• [The data]:
··········

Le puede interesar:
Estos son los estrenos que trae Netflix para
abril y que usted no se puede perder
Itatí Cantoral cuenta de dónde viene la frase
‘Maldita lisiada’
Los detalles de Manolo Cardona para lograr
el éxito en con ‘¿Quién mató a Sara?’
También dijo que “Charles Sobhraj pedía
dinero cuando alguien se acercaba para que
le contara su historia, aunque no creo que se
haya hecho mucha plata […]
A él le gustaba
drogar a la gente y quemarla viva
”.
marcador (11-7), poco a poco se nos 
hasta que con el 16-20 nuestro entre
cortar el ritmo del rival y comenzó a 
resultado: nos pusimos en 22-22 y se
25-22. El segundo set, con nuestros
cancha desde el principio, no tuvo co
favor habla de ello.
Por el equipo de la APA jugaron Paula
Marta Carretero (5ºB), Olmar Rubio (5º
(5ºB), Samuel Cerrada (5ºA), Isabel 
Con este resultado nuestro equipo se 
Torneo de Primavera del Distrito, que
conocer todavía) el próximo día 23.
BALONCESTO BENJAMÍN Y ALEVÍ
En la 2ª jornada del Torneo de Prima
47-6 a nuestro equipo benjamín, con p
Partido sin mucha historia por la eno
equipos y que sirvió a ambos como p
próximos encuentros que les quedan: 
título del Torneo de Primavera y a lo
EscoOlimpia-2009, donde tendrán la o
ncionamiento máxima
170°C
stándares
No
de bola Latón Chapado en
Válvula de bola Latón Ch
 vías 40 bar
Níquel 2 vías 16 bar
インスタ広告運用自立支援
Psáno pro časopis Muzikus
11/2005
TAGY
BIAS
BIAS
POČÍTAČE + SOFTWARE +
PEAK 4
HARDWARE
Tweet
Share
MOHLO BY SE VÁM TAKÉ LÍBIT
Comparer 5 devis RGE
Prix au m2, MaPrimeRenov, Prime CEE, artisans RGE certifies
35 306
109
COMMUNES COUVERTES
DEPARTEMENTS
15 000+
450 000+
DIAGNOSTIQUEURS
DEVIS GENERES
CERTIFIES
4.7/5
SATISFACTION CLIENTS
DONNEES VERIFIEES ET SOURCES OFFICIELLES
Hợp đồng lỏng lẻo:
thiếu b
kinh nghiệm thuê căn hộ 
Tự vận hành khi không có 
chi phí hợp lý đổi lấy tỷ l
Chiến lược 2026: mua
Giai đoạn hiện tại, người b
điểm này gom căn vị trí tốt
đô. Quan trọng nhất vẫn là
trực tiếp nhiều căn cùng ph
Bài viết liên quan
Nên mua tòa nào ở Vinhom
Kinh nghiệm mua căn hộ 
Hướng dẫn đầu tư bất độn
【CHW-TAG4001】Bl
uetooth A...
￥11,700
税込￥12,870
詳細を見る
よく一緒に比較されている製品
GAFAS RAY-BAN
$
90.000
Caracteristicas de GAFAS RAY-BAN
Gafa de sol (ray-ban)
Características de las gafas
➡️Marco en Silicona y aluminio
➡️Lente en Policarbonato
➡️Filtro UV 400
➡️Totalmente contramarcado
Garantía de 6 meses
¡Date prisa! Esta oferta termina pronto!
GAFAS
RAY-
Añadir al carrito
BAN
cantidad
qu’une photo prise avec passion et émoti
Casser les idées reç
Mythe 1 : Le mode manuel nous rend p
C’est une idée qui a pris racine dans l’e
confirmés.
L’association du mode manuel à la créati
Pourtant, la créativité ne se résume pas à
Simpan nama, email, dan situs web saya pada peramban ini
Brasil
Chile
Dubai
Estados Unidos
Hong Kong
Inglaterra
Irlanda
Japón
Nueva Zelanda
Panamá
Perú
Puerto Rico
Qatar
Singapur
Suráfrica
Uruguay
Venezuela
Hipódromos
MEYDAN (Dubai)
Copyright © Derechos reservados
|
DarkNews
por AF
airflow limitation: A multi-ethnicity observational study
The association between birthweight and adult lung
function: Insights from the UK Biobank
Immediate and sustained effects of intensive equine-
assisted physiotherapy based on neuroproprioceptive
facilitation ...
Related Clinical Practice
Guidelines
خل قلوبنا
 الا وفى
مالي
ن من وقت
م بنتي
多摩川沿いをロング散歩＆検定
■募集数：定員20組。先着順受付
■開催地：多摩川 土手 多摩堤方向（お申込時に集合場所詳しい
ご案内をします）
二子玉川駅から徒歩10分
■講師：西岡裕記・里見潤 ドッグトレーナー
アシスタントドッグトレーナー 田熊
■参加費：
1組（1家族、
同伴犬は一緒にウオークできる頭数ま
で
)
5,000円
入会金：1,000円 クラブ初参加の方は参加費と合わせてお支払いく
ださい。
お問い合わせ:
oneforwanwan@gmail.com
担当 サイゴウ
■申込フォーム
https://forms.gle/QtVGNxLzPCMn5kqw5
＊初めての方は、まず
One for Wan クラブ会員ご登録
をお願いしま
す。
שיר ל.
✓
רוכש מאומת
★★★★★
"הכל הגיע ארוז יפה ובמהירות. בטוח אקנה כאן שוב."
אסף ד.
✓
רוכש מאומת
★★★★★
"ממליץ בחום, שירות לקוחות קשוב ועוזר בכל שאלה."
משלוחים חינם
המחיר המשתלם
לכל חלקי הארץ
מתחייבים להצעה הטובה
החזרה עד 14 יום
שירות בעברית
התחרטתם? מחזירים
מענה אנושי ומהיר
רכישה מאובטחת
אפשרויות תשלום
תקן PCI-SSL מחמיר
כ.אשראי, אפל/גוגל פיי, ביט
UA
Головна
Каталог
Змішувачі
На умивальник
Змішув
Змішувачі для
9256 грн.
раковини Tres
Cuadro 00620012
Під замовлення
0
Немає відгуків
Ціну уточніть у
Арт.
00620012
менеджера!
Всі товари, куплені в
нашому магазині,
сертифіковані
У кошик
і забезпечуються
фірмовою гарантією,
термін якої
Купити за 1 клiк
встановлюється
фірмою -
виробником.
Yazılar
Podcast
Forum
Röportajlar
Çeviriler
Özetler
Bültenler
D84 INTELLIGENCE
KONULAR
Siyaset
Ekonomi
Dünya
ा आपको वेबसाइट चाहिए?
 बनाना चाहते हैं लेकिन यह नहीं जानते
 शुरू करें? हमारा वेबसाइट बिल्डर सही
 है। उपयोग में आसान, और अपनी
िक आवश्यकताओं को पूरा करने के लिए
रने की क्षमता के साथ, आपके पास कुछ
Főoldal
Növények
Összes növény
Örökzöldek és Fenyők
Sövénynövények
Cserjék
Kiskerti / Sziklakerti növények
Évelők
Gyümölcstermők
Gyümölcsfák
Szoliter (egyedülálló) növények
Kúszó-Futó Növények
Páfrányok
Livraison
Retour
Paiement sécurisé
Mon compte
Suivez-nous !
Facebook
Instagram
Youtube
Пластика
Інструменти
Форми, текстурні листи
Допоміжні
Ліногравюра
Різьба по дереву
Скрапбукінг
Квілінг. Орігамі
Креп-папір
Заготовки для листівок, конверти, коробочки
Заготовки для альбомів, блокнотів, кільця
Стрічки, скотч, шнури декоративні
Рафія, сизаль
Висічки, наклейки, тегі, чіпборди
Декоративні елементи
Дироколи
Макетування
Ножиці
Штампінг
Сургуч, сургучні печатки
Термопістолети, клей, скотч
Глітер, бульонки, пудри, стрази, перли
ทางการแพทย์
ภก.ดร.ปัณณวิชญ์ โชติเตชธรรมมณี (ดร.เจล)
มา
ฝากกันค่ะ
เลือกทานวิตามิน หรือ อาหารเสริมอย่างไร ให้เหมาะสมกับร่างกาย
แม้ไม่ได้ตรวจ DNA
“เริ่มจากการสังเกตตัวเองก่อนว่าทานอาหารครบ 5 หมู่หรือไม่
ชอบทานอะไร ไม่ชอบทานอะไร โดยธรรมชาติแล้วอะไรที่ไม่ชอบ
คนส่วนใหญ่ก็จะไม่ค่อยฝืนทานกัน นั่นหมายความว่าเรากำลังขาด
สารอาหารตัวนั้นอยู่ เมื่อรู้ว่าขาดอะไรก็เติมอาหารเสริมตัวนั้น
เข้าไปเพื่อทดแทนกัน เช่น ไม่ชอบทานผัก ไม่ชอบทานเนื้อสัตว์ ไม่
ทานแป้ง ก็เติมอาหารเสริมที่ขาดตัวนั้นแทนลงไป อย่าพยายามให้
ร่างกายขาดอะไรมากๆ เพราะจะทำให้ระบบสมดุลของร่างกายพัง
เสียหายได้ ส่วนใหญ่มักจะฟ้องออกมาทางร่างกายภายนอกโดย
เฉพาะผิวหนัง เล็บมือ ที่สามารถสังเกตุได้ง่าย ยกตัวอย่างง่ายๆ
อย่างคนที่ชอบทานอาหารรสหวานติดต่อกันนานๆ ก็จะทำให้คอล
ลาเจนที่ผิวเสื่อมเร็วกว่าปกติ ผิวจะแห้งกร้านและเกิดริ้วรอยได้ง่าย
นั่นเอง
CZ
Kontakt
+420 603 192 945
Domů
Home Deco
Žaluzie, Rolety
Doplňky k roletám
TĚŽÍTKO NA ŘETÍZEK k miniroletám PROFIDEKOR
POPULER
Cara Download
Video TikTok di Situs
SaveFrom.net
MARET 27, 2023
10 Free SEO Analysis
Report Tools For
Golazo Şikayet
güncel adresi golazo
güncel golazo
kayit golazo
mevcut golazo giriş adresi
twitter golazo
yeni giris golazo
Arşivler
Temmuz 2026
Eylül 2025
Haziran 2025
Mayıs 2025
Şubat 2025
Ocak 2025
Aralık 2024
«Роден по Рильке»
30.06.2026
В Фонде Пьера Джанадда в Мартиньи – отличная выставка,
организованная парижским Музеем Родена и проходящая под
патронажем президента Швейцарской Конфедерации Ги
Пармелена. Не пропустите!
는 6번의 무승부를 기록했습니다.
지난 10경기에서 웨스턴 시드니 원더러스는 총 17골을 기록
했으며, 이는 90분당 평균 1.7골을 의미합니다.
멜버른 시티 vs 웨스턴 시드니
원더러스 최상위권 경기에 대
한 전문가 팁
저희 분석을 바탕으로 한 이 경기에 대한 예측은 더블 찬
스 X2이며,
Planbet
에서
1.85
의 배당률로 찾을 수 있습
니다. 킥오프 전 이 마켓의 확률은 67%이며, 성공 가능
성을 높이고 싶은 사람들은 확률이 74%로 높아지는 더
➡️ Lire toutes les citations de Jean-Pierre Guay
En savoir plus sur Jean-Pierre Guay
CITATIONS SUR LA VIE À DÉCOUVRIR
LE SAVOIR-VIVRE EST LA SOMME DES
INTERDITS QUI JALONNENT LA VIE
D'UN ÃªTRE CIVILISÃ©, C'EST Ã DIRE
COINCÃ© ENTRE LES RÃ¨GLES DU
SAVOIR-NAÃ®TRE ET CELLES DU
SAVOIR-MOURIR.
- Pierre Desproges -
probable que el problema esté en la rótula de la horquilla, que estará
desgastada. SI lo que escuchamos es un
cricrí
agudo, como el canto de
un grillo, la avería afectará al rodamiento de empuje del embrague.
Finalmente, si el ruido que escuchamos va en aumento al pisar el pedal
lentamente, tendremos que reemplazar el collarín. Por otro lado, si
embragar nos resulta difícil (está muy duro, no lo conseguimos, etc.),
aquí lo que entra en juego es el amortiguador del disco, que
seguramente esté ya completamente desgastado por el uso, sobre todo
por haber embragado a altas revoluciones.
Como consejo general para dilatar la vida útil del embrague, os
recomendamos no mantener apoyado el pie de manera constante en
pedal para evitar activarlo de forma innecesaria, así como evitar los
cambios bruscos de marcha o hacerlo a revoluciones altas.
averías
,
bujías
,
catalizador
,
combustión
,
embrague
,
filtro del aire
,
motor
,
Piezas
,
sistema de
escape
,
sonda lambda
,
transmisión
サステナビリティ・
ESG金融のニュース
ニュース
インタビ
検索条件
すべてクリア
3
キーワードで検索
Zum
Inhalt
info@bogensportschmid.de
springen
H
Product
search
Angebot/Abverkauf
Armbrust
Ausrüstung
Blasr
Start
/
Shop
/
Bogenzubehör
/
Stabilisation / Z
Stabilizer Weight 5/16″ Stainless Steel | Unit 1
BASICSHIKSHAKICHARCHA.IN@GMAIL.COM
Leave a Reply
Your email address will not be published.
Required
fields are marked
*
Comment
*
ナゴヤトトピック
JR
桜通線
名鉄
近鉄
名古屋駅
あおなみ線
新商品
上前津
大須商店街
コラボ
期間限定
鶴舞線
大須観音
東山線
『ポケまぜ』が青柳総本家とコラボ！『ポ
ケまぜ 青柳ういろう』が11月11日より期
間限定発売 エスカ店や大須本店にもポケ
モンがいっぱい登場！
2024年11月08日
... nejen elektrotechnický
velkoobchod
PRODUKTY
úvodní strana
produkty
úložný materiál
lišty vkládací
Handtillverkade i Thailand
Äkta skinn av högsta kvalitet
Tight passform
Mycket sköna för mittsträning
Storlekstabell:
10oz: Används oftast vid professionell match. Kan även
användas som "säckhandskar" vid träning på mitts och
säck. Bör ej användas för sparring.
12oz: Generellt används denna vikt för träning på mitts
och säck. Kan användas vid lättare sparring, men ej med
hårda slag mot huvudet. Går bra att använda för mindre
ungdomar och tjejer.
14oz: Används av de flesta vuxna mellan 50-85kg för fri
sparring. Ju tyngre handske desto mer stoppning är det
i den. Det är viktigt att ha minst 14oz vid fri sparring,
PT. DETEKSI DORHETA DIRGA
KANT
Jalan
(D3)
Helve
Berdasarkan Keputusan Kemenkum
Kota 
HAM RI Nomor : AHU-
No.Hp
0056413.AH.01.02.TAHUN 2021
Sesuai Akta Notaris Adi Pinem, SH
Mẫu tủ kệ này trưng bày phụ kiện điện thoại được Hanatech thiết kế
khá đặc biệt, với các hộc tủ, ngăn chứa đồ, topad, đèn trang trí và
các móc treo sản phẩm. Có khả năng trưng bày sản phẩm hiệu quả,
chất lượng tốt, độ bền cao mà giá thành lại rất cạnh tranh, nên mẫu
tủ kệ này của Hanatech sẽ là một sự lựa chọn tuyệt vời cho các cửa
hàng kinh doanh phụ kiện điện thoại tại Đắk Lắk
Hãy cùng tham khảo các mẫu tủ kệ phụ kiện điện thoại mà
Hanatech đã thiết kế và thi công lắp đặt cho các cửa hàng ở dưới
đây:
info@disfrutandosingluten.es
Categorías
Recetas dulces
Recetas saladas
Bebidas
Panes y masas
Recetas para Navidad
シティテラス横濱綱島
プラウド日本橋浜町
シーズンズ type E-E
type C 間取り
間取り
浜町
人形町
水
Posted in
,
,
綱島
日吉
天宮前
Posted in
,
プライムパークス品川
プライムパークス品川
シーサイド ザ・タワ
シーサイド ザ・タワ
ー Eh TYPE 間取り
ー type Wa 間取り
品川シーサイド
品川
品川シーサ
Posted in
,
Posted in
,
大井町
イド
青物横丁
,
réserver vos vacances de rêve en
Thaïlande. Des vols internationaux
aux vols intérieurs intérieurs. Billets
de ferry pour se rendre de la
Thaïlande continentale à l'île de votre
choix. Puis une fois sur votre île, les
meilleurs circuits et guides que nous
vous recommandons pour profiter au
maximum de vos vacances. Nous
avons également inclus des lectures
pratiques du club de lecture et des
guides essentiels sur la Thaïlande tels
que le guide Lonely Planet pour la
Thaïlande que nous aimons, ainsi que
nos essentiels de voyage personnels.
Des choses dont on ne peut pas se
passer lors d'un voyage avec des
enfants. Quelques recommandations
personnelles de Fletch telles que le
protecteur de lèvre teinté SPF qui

··········

• [Problem requirements]:
Copy out the lines that run from the start of the entries up to and including the line with "hasta que con el 16-20 nuestro entre", reproducing each one without any change.

• [Answer section]:
Le puede interesar:
Estos son los estrenos que trae Netflix para
abril y que usted no se puede perder
Itatí Cantoral cuenta de dónde viene la frase
‘Maldita lisiada’
Los detalles de Manolo Cardona para lograr
el éxito en con ‘¿Quién mató a Sara?’
También dijo que “Charles Sobhraj pedía
dinero cuando alguien se acercaba para que
le contara su historia, aunque no creo que se
haya hecho mucha plata […]
A él le gustaba
drogar a la gente y quemarla viva
”.
marcador (11-7), poco a poco se nos 
hasta que con el 16-20 nuestro entre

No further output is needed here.